5. Personnel Management:
- Mixes of age and skills
- Recruiting policies
- Job assignments
6. Research and Development:
- Areas of concentration for R&D.
- Reliability and alternate decisions.
- Determination of time-cost trade off and control of development projects.
Characteristics of Operations research
- Decision making
OR is a decision science which helps management to make better decisions.

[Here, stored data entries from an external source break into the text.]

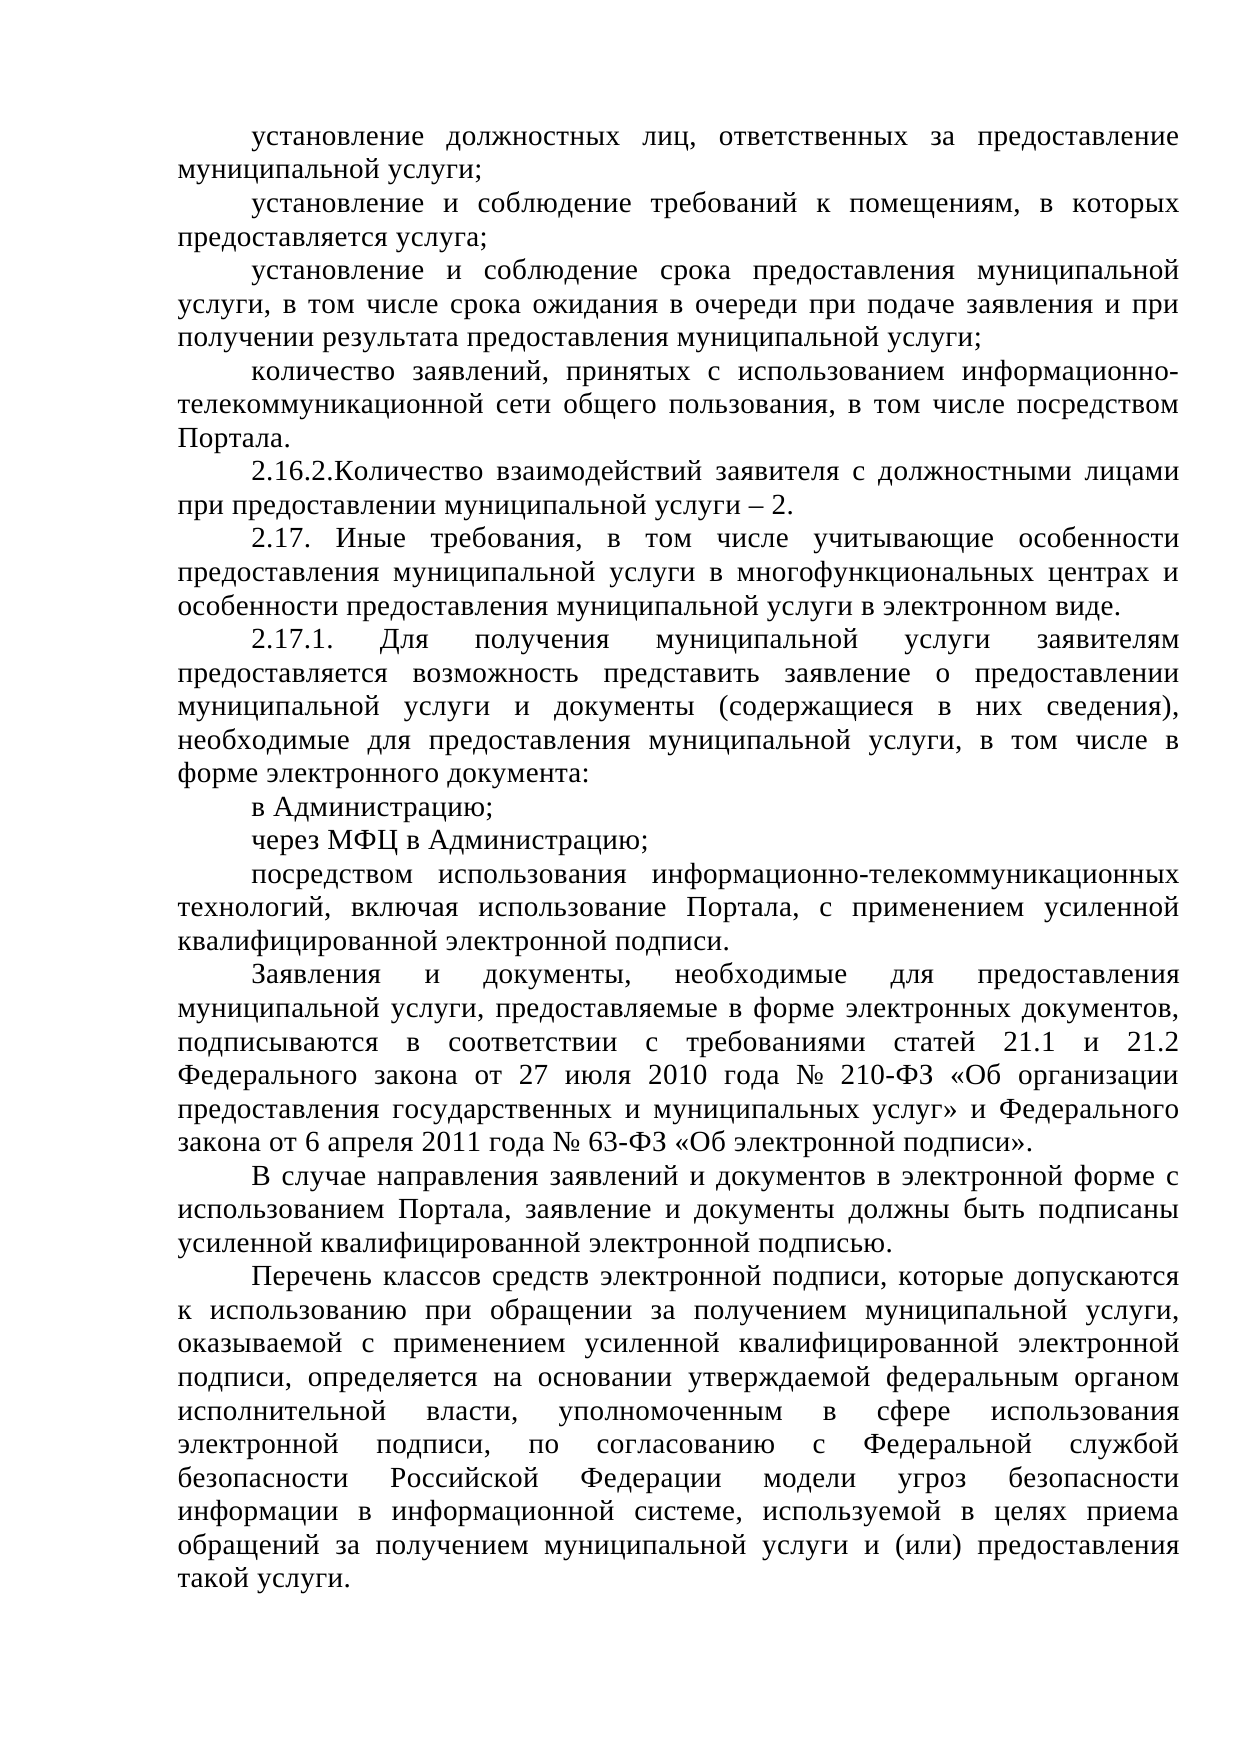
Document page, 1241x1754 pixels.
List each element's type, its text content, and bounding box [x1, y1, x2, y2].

text в Администрацию; [177, 789, 1181, 822]
text количество заявлений, принятых с использованием информационно-телекоммуникационной сети общего пользования, в том числе посредством Портала. [177, 353, 1181, 453]
text Заявления и документы, необходимые для предоставления муниципальной услуги, предоставляемые в форме электронных документов, подписываются в соответствии с требованиями статей 21.1 и 21.2 Федерального закона от 27 июля 2010 года № 210-ФЗ «Об организации предоставления государственных и муниципальных услуг» и Федерального закона от 6 апреля 2011 года № 63-ФЗ «Об электронной подписи». [177, 957, 1181, 1158]
text через МФЦ в Администрацию; [177, 822, 1181, 856]
text установление и соблюдение срока предоставления муниципальной услуги, в том числе срока ожидания в очереди при подаче заявления и при получении результата предоставления муниципальной услуги; [177, 252, 1181, 353]
text 2.17.1. Для получения муниципальной услуги заявителям предоставляется возможность представить заявление о предоставлении муниципальной услуги и документы (содержащиеся в них сведения), необходимые для предоставления муниципальной услуги, в том числе в форме электронного документа: [177, 621, 1181, 789]
text установление должностных лиц, ответственных за предоставление муниципальной услуги; [177, 118, 1181, 185]
text 2.16.2.Количество взаимодействий заявителя с должностными лицами при предоставлении муниципальной услуги – 2. [177, 453, 1181, 521]
text 2.17. Иные требования, в том числе учитывающие особенности предоставления муниципальной услуги в многофункциональных центрах и особенности предоставления муниципальной услуги в электронном виде. [177, 521, 1181, 621]
text посредством использования информационно-телекоммуникационных технологий, включая использование Портала, с применением усиленной квалифицированной электронной подписи. [177, 856, 1181, 957]
text Перечень классов средств электронной подписи, которые допускаются к использованию при обращении за получением муниципальной услуги, оказываемой с применением усиленной квалифицированной электронной подписи, определяется на основании утверждаемой федеральным органом исполнительной власти, уполномоченным в сфере использования электронной подписи, по согласованию с Федеральной службой безопасности Российской Федерации модели угроз безопасности информации в информационной системе, используемой в целях приема обращений за получением муниципальной услуги и (или) предоставления такой услуги. [177, 1258, 1181, 1594]
text В случае направления заявлений и документов в электронной форме с использованием Портала, заявление и документы должны быть подписаны усиленной квалифицированной электронной подписью. [177, 1158, 1181, 1258]
text установление и соблюдение требований к помещениям, в которых предоставляется услуга; [177, 185, 1181, 252]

- Use of Information Technology (IT)
O.R. often requires a computer to solve the complex mathematical model or to perform a large number of computations that ae involved. Use of digital computer has become an integral part of the operations research approach to decision making.
- Quantitative solution
Operations research provides the managers with a quantitative basis for decision making. OR attempts to provide a systematic and rational approach for quantitative solution to the various managerial problems.
- Human factors
In deriving quantitative solution we do not consider human factors, which doubtlessly plays a great role in the problems. So study of the OR is incomplete without a study of human factors.
- System orientation
O.R. study the situation or problem as a whole. This means that an activity by any part of an organization has some effect on the activity of every other part. The optimum result of one part of a system may not be the optimum for some other part. Therefore, to evaluate a decision, one must identify all possible interactions and determine their impact on the organization as a whole.
- Scientific approach
O.R. uses scientific methods to solve the problems. Most of the scientific studies such as chemistry, physics, biology etc. can be carried out in the laboratories, without much interference form the outside world. Bust same is not true in the systems under study by OR teams. So, OR is an formalized process of reasoning. Under OR the problem is to be analysed ad defined clearly. Observations are made under different conditions to study the behavior of the system. On the basis of these observations a hypothesis describing how the various factors involved are believed to interact and the best solution to the problem is formulated. To test the hypothesis experiment is designed and executed. Observations are made and measurement s are recorded. Finally results of the experiments are studied and the hypothesis is accepted or rejected. So, OR is the use of scientific method to solve the problem under study.
- Inter-disciplinary team approach
O.R. is performed by a team of scientists whose individual members have been drawn from different scientific and engineering disciplines. For example, one may find a mathematician, statistician, physicist, psychologist, economist and an engineer working together on an OR problem.
- Uncovering new problems
Solution of an OR problem may uncover a number of new problems. In order to derive the maximum benefit each one of them must be solved. OR is not effectively used if It is restricted to one shot problems only. In order to derive full benefits, continuity of research must be maintained.